The Economist reports on a proposal to make quiet vehicles noisy!  Yes, that’s right.  One of the anticipated benefits of electric vehicles is much reduced noise.  You’ll still get the sound of the tyres on the road, but an electric motor makes barely any noise compared to an internal combustion motor.  In a noisy world, this is a problem for blind people - and people in general, given we rely partly on noise to alert us to cars coming.  A bill currently going through the US Congress stipulates a minimum noise level for vehicles. In effect, if your new electric car is too quiet, you’ll have to install a noise-maker.

While the transition period - between all cars making engine noise and most making almost none (when tyre noise would be adequate warning) - may create some awareness problems, it’s crazy to throw away such a great improvement in the ambient environment. And noise-making is energy-wasteful as well.  The US draft bill is the  modern equivalent of making someone walk in front of a train with a red flag. It’s the wrong answer to the wrong problem.  Surely we can come up with a better design solution than this?

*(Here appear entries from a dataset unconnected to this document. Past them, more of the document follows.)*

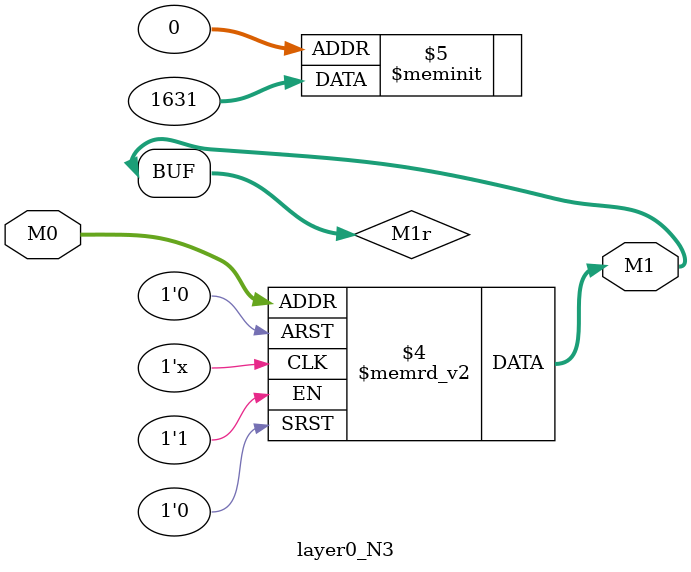
<source format=v>
module layer0_N3 ( input [3:0] M0, output [1:0] M1 );

	(*rom_style = "distributed" *) reg [1:0] M1r;
	assign M1 = M1r;
	always @ (M0) begin
		case (M0)
			4'b0000: M1r = 2'b11;
			4'b1000: M1r = 2'b00;
			4'b0100: M1r = 2'b10;
			4'b1100: M1r = 2'b00;
			4'b0010: M1r = 2'b01;
			4'b1010: M1r = 2'b00;
			4'b0110: M1r = 2'b00;
			4'b1110: M1r = 2'b00;
			4'b0001: M1r = 2'b11;
			4'b1001: M1r = 2'b00;
			4'b0101: M1r = 2'b01;
			4'b1101: M1r = 2'b00;
			4'b0011: M1r = 2'b01;
			4'b1011: M1r = 2'b00;
			4'b0111: M1r = 2'b00;
			4'b1111: M1r = 2'b00;

		endcase
	end
endmodule

</source>
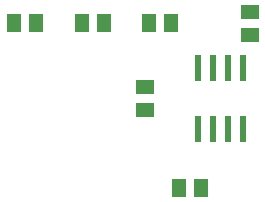
<source format=gbr>
G04 EAGLE Gerber RS-274X export*
G75*
%MOMM*%
%FSLAX34Y34*%
%LPD*%
%INSolderpaste Top*%
%IPPOS*%
%AMOC8*
5,1,8,0,0,1.08239X$1,22.5*%
G01*
%ADD10R,1.300000X1.500000*%
%ADD11R,1.500000X1.300000*%
%ADD12R,0.600000X2.200000*%


D10*
X181000Y177800D03*
X200000Y177800D03*
D11*
X177800Y123800D03*
X177800Y104800D03*
X266700Y168300D03*
X266700Y187300D03*
D12*
X234950Y88300D03*
X234950Y140300D03*
X222250Y88300D03*
X247650Y88300D03*
X260350Y88300D03*
X222250Y140300D03*
X247650Y140300D03*
X260350Y140300D03*
D10*
X225400Y38100D03*
X206400Y38100D03*
X66700Y177800D03*
X85700Y177800D03*
X123850Y177800D03*
X142850Y177800D03*
M02*

</source>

OECD tax report only tells part of the story

The OECD has just issued its annual survey of tax on wages using 2007/8 data.  Some readers may be surprised at where their country of domicile ranks. However, these simple averages are misleading:

  • GST, VAT, sales tax and local government taxes, etc. are not included.
  • What about the higher earners, say 65 or 75th percentiles? For example, NZ’s higher tax rates rate kick in at very low $ levels, by comparison with other countries.
  • And let’s not even mention the differences between countries regarding real wages, local purchasing power, and tax or tax breaks on interest, dividends and imputation, mortgage interest, pension contributions, capital gains, inheritance, house purchase stamp duty, fuel tax, road tax, etc, etc, etc.

It’s a bit like comparing airline fare deals.